@VinDuv — [archived] 2023-11-23T21:34:12.524Z

PSA: Python SSL wrap_socket has a bad default behavior for servers

The SSLContext.wrap_socket method has an optional do_handshake_on_connect argument. When True (the default), it performs the TLS handshake (where the client and server agree on a protocol, exchange certificates, etc) directly after the socket is connected.
This is fine for client sockets (as long as you are prepared to handle SSL errors when calling socket.connect — they are a subclass of OSError so that is not too difficult).
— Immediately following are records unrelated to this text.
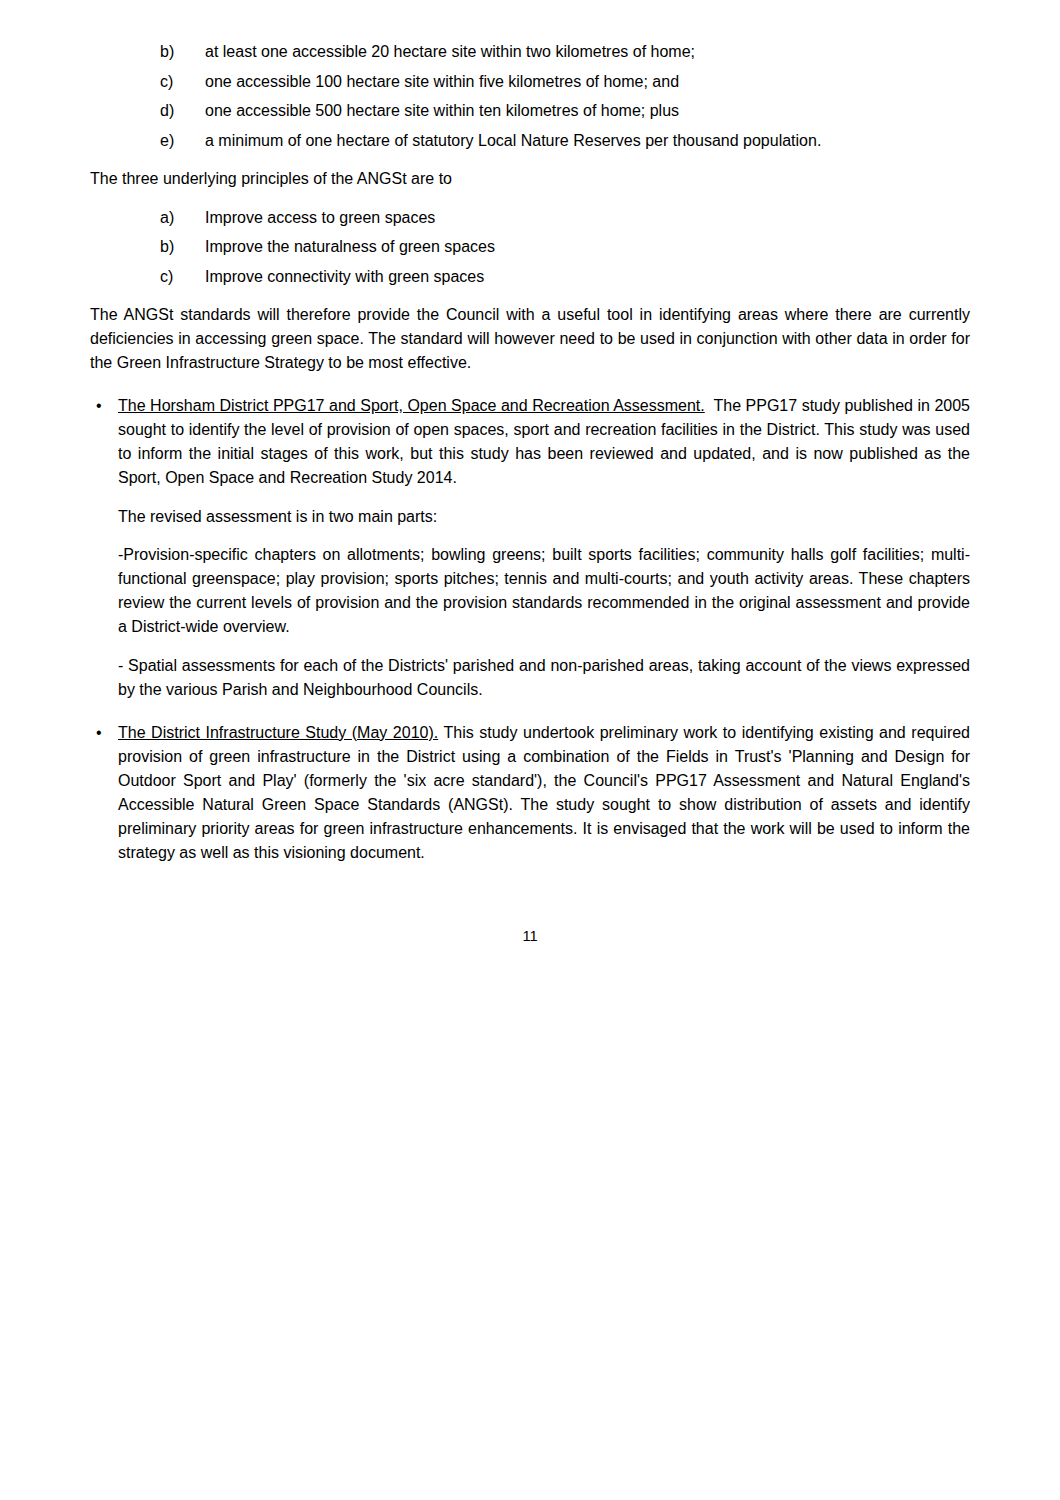b) at least one accessible 20 hectare site within two kilometres of home;
c) one accessible 100 hectare site within five kilometres of home; and
d) one accessible 500 hectare site within ten kilometres of home; plus
e) a minimum of one hectare of statutory Local Nature Reserves per thousand population.
The three underlying principles of the ANGSt are to
a) Improve access to green spaces
b) Improve the naturalness of green spaces
c) Improve connectivity with green spaces
The ANGSt standards will therefore provide the Council with a useful tool in identifying areas where there are currently deficiencies in accessing green space. The standard will however need to be used in conjunction with other data in order for the Green Infrastructure Strategy to be most effective.
The Horsham District PPG17 and Sport, Open Space and Recreation Assessment. The PPG17 study published in 2005 sought to identify the level of provision of open spaces, sport and recreation facilities in the District. This study was used to inform the initial stages of this work, but this study has been reviewed and updated, and is now published as the Sport, Open Space and Recreation Study 2014.
The revised assessment is in two main parts:
-Provision-specific chapters on allotments; bowling greens; built sports facilities; community halls golf facilities; multi-functional greenspace; play provision; sports pitches; tennis and multi-courts; and youth activity areas. These chapters review the current levels of provision and the provision standards recommended in the original assessment and provide a District-wide overview.
- Spatial assessments for each of the Districts' parished and non-parished areas, taking account of the views expressed by the various Parish and Neighbourhood Councils.
The District Infrastructure Study (May 2010). This study undertook preliminary work to identifying existing and required provision of green infrastructure in the District using a combination of the Fields in Trust's 'Planning and Design for Outdoor Sport and Play' (formerly the 'six acre standard'), the Council's PPG17 Assessment and Natural England's Accessible Natural Green Space Standards (ANGSt). The study sought to show distribution of assets and identify preliminary priority areas for green infrastructure enhancements. It is envisaged that the work will be used to inform the strategy as well as this visioning document.
11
But on server sockets, the handshake is performed on the newly connected socket returned by socket.accept, before it’s actually returned.
This causes two problems:

If a client fails the TLS handshake, accept will throw a SSLError. You can catch it, but you will not know the address of the client that caused the error, because this address is normally returned by accept and accept threw instead of returning.
If a client connects and then proceeds to do nothing, the SSL library will wait indefinitely for the handshake to proceed. Your code stays blocked in accept and you cannot handle more clients while this happens! You may think that you could set a timeout on the listening socket, but this timeout is not transferred to the connected socket.

Once you know that, the solution is simple:

Pass do_handshake_on_connect=False when wrapping the socket
Once accept returns a socket, set a timeout on it (or set it to non-blocking and use asynchronous I/O), then call do_handshake. If that fails with a SSLError (or a socket error…), you can properly log it since accept returned the address of the client.